ICMSA: retailers running dairy ‘casino’

ICMSA President John Comer has accused Irish retailers of running “casino rules” on dairy margins, operating a “house always wins” policy in relation to market volatility.

Taking January 2012 as the base index, ICMSA’s analysis of CSO data shows milk prices paid to farmers have fluctuated by 39 basis points during the past three years, while consumers have only seen a 13-point swing in the retail price of cheese.

Milk prices paid to farmers have fluctuated from 76 to 115 base points — 39 points. 

Taking the January 2012 milk price as 100 points, sample milk prices include 79 points in July 2012, 111 in January 2014, 96 in July 2014, and 76 in June 2015. By contrast, butter fluctuated from 94 to 101, Cheese 95 to 108 and full fat milk from 97 to 106 over the past three years.

“This shows that milk prices paid to farmers were three times more volatile than the retail price volatility of cheese. Farmer milk price is by far the most volatile item,” said Mr Comer.

“The retail market has been effectively ‘bricked off’ from the volatile market forces with which their farmer-suppliers have to contend each day,” he said.

The ICMSA leader also rejected any retail view that outlets need stable pricing to attract customers.

“The figures show that whether the background dairy prices were up or down, the retailers were always ‘up’ because of the way they had been allowed insulate their margins from any underlying market volatility,” he said.

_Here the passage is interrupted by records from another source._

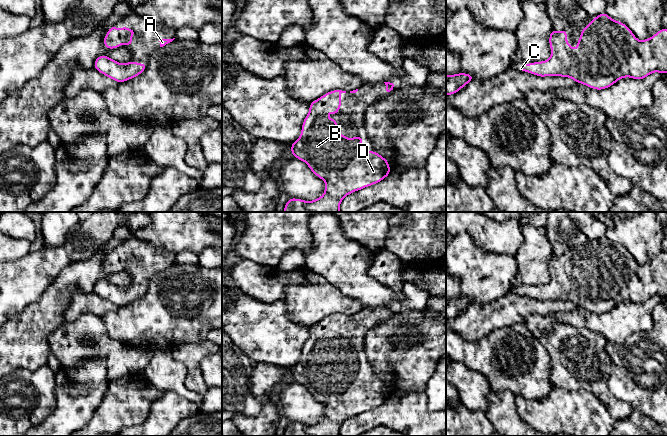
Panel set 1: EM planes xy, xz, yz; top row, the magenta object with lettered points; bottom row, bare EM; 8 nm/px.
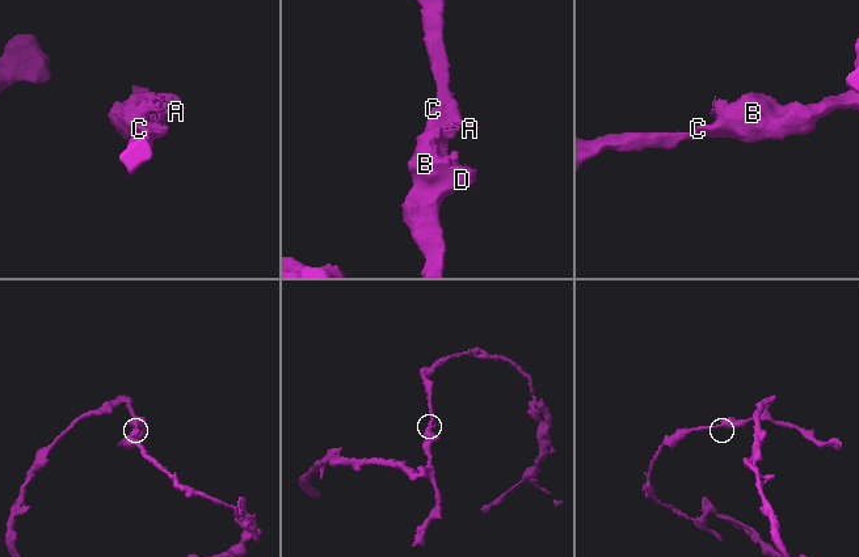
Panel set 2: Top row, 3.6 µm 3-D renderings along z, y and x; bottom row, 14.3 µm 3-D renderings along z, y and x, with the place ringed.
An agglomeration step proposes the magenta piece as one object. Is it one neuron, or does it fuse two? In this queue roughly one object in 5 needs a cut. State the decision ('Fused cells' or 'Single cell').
Single cell

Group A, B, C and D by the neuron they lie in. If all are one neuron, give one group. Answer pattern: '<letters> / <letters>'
A B C D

“As a food exporting nation we constantly hear the argument that our food production is at behest of international markets and that’s understandable — up to a point.

“But when we look at retail price data from Eurostat over the same time period we see nothing like the swings in primary producer milk price — what we actually see is a very suspicious rigidity of price with minute swings in the prices paid by consumers and, presumably, a similar rigidity in retail margin.”

“If the argument is going to be that the consumer must be allowed the protection of a steady price and the retailer must have their steady margin then why can’t the primary producer have at least steady production-covering price? Why are farmers the only link without any element of steadiness as these figures show?” asked Mr Comer.

He said retailers make a margin on their dairy products when a high milk price is being paid to farmers, but said they then fail to reduce retail prices to match any fall in farm gate prices.

“In the last year, milk suppliers have seen their prices fall 33% from peak and yet — over the same period — we see a fall in, for instance, butter of a mere 2%. This is a casino system; the house always wins. On dairy products, the retailers always win. And only the retailers,” said Mr Comer.